O bar tem também seus garçons tradicionais, que acabam se tornando amigos dos clientes, entre eles Jorge (o Alemão), Dino Chiumento (que mesmo após não estar administrando o bar continuou como garçom) e Joelson.

Fregueses e amigos do Bar


Como já trouxemos em texto recente aqui no Turistória sobre o Bar Triângulo - outro bar próximo ao Stuart - os bares são espaços em que as sociabilidades se manifestam, em que os frequentadores se sentem à vontade para conversar sobre os mais diversos assuntos.

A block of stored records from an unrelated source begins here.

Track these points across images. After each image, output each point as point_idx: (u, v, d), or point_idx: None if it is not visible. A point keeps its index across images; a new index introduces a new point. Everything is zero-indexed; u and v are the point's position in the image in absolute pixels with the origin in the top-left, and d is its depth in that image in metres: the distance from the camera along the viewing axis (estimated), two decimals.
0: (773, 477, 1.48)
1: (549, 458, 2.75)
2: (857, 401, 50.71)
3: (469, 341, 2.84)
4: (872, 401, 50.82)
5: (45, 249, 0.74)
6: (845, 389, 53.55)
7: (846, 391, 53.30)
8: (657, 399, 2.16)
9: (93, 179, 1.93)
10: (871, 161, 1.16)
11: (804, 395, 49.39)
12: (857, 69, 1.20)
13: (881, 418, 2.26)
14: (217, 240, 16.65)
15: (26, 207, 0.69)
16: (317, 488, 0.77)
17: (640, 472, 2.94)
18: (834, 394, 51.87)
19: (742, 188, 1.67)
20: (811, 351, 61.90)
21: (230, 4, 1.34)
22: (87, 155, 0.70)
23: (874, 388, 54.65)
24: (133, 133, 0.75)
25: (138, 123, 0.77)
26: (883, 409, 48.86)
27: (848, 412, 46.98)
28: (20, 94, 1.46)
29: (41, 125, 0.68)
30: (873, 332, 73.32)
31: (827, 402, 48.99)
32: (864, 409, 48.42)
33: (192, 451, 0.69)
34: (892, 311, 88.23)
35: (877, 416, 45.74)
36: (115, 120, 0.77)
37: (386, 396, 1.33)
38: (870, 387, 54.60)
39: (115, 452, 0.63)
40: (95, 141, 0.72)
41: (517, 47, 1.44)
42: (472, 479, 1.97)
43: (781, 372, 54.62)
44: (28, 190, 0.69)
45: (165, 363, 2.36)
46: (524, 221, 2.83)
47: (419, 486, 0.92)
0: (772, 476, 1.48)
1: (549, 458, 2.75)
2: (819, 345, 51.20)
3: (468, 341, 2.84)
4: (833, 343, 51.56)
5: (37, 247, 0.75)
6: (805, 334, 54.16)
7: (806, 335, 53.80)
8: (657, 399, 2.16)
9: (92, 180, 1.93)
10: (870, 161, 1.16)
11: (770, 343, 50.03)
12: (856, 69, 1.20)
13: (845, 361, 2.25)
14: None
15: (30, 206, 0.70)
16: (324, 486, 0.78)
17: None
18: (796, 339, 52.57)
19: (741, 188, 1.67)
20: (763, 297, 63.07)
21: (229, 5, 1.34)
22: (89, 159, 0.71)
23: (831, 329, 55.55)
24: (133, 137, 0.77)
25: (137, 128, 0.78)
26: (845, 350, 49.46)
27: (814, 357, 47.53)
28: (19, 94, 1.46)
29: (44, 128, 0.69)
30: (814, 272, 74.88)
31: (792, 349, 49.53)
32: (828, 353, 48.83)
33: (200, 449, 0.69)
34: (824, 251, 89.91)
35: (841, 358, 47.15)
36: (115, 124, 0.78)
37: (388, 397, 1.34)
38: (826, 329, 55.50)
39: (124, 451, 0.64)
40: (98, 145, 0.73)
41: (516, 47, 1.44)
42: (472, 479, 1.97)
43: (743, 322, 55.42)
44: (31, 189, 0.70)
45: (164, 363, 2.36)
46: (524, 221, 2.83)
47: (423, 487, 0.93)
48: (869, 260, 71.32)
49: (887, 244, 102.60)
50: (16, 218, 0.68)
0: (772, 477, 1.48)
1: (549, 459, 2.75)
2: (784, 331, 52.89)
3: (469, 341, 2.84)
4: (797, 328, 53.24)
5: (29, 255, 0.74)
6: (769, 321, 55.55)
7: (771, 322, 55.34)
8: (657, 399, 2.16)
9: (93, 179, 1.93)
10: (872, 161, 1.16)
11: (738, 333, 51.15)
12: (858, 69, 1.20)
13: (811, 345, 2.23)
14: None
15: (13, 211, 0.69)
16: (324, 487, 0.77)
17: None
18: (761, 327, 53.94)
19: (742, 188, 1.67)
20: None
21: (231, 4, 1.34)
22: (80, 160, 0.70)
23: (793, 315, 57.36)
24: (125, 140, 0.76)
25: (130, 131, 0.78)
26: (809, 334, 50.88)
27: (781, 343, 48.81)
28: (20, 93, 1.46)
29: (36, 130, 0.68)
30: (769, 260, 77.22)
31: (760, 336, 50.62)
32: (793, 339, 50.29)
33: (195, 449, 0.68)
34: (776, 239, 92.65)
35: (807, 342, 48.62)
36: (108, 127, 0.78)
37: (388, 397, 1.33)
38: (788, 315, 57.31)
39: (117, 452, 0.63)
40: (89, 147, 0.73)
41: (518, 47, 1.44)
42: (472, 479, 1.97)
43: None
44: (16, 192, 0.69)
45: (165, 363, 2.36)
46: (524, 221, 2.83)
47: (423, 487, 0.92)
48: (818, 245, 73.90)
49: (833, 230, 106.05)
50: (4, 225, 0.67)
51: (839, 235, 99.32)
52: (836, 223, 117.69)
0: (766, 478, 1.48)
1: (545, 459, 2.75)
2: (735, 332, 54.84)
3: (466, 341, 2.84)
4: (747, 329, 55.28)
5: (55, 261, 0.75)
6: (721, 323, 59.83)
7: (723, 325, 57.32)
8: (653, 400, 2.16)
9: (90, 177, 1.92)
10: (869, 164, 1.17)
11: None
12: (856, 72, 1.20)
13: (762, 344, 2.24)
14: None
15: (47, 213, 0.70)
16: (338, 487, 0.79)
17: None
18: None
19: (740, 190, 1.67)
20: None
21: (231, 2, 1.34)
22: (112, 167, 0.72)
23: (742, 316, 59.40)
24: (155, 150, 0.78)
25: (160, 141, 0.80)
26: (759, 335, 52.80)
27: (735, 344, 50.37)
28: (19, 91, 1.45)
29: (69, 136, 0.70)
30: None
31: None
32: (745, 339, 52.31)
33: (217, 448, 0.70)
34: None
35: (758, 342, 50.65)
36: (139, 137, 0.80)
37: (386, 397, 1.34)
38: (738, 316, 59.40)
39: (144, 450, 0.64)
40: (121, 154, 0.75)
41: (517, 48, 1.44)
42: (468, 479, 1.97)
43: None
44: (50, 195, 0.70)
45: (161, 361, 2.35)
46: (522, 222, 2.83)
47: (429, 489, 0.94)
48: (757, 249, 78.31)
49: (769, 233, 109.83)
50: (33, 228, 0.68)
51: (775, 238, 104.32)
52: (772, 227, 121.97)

Com o Stuart não era diferente. Além disso, o Bar ficava próximo à redação de vários jornais da capital paranaense. Diversos jornalistas eram presença frequente no bar, e muitas vezes escreviam as próprias matérias dos jornais de dentro do bar. É o que conta Ronald Abrão, em relato presente no livro “Bares e Restaurantes de Curitiba: décadas de 1950 e 1960”:


"O quadro jornalístico de Curitiba botei dentro do Stuart. Quem fazia os jornais antigamente, fazia dentro do Stuart. Era o Milton Carvalho de Oliveira, o Renato Ribas, o Carlos do Valle, que era dono da Gazeta do Povo, o Zanello, do Paraná Esportivo, o Charchetti, um dos maiores repórteres que Curitiba teve, três vezes ganhador do Prêmio Esso de Reportagem, o Aurélio Benitez. Essa raça fazia as reportagens dentro do Stuart." 

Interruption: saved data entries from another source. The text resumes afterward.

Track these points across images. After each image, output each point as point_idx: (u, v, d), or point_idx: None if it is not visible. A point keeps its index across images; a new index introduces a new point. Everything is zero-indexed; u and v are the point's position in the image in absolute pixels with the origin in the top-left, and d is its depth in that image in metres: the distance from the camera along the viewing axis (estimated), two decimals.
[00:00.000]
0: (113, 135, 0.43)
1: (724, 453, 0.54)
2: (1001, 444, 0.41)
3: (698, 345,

Além dos jornalistas, o Bar também já recebeu diversos políticos e celebridades. Já visitaram o bar tanto políticos de tempos mais remotos como Bento Munhoz da Rocha e Manoel Ribas como de tempos mais atuais, como o ex-presidente Lula e os ex-governadores do Paraná Roberto Requião e Jaime Lerner. Ex-Jogadores de futebol, como o falecido Sicupira - presença frequente - e Romário também já passaram pelo bar.


Artistas, como o poeta curitibano Paulo Leminski, eram frequentadores assíduos do bar. Leminski tinha sua mesa habitual onde costumava se sentar, à entrada do bar, e escrever suas poesias com papel, caneta e um copo de vodca. 


Cardápio tradicional


Ligeirinho, em sua época à frente do bar, começou com a tradição de realizar um sorteio diário de uma rifa valendo algum animal, como um leitão, peru, frango, etc. Um dos pratos mais famosos do bar é o de testículos de boi, introduzido na década de 1970 e o mais conhecido do bar. Ele pode ser servido ao molho ou à milanesa. O prato começou a ser servido na época em que Chiumento estava à frente do Stuart.


Conta ele que a ideia partiu de um fazendeiro do interior. "Ele trouxe a carne para a gente. Preparamos e servimos. O pessoal gostou. Só falamos o que era depois que as pessoas perguntaram", relatou Dino para a Gazeta do Povo em 2014.



São pratos famosos também a carne de onça, a carne de rã, a codorna, o rabo de jacaré, entre outros. Além deles, há também o chopp e as centenas de bebidas disponíveis nas prateleiras do bar.

 

Com diversas sedes e diversos proprietários ao longo de sua história, o Bar Stuart mantém-se há 117 anos na vida dos curitibanos como um patrimônio da capital paranaense, preservando décadas de tradição e levando o título de bar mais antigo do Paraná.